### WORK REQUIRED
Print the lines below exactly as written, with none missing.

### AVAILABLE DATA
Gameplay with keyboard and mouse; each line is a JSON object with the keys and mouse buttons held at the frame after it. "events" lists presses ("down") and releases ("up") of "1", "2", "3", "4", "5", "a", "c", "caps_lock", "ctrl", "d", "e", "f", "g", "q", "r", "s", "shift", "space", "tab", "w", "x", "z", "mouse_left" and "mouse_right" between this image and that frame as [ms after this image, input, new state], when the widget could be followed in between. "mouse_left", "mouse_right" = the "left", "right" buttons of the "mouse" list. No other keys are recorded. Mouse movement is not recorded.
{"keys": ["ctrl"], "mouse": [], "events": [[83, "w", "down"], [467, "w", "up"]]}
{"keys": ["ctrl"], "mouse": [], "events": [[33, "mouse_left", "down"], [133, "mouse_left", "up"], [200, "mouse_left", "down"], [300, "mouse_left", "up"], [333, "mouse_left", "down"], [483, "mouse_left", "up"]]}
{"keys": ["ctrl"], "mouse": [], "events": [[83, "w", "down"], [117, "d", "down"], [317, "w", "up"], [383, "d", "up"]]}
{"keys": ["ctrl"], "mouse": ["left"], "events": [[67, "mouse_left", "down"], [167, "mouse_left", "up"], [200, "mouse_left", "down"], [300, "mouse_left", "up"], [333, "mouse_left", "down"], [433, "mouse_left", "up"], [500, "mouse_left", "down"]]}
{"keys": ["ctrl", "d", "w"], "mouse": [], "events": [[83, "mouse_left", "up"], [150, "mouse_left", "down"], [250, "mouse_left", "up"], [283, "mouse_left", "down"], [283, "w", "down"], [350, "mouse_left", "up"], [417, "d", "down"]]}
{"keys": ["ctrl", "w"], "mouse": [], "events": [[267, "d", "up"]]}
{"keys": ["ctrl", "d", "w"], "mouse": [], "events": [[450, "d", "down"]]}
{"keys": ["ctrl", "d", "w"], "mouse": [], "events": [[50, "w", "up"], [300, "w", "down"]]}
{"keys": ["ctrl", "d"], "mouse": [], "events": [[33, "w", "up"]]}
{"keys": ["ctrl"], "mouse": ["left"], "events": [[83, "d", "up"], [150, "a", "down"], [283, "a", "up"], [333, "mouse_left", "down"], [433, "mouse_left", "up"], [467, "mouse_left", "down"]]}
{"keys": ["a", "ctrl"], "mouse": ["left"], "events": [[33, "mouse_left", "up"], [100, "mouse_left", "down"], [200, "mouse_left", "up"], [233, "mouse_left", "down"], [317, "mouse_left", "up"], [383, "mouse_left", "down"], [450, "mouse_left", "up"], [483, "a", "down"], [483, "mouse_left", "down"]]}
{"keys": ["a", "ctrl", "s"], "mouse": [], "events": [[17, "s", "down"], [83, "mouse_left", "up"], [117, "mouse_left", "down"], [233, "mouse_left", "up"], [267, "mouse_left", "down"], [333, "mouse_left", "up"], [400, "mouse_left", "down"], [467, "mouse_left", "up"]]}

### SOLUTION FOR THIS TASK
Gameplay with keyboard and mouse; each line is a JSON object with the keys and mouse buttons held at the frame after it. "events" lists presses ("down") and releases ("up") of "1", "2", "3", "4", "5", "a", "c", "caps_lock", "ctrl", "d", "e", "f", "g", "q", "r", "s", "shift", "space", "tab", "w", "x", "z", "mouse_left" and "mouse_right" between this image and that frame as [ms after this image, input, new state], when the widget could be followed in between. "mouse_left", "mouse_right" = the "left", "right" buttons of the "mouse" list. No other keys are recorded. Mouse movement is not recorded.
{"keys": ["ctrl"], "mouse": [], "events": [[83, "w", "down"], [467, "w", "up"]]}
{"keys": ["ctrl"], "mouse": [], "events": [[33, "mouse_left", "down"], [133, "mouse_left", "up"], [200, "mouse_left", "down"], [300, "mouse_left", "up"], [333, "mouse_left", "down"], [483, "mouse_left", "up"]]}
{"keys": ["ctrl"], "mouse": [], "events": [[83, "w", "down"], [117, "d", "down"], [317, "w", "up"], [383, "d", "up"]]}
{"keys": ["ctrl"], "mouse": ["left"], "events": [[67, "mouse_left", "down"], [167, "mouse_left", "up"], [200, "mouse_left", "down"], [300, "mouse_left", "up"], [333, "mouse_left", "down"], [433, "mouse_left", "up"], [500, "mouse_left", "down"]]}
{"keys": ["ctrl", "d", "w"], "mouse": [], "events": [[83, "mouse_left", "up"], [150, "mouse_left", "down"], [250, "mouse_left", "up"], [283, "mouse_left", "down"], [283, "w", "down"], [350, "mouse_left", "up"], [417, "d", "down"]]}
{"keys": ["ctrl", "w"], "mouse": [], "events": [[267, "d", "up"]]}
{"keys": ["ctrl", "d", "w"], "mouse": [], "events": [[450, "d", "down"]]}
{"keys": ["ctrl", "d", "w"], "mouse": [], "events": [[50, "w", "up"], [300, "w", "down"]]}
{"keys": ["ctrl", "d"], "mouse": [], "events": [[33, "w", "up"]]}
{"keys": ["ctrl"], "mouse": ["left"], "events": [[83, "d", "up"], [150, "a", "down"], [283, "a", "up"], [333, "mouse_left", "down"], [433, "mouse_left", "up"], [467, "mouse_left", "down"]]}
{"keys": ["a", "ctrl"], "mouse": ["left"], "events": [[33, "mouse_left", "up"], [100, "mouse_left", "down"], [200, "mouse_left", "up"], [233, "mouse_left", "down"], [317, "mouse_left", "up"], [383, "mouse_left", "down"], [450, "mouse_left", "up"], [483, "a", "down"], [483, "mouse_left", "down"]]}
{"keys": ["a", "ctrl", "s"], "mouse": [], "events": [[17, "s", "down"], [83, "mouse_left", "up"], [117, "mouse_left", "down"], [233, "mouse_left", "up"], [267, "mouse_left", "down"], [333, "mouse_left", "up"], [400, "mouse_left", "down"], [467, "mouse_left", "up"]]}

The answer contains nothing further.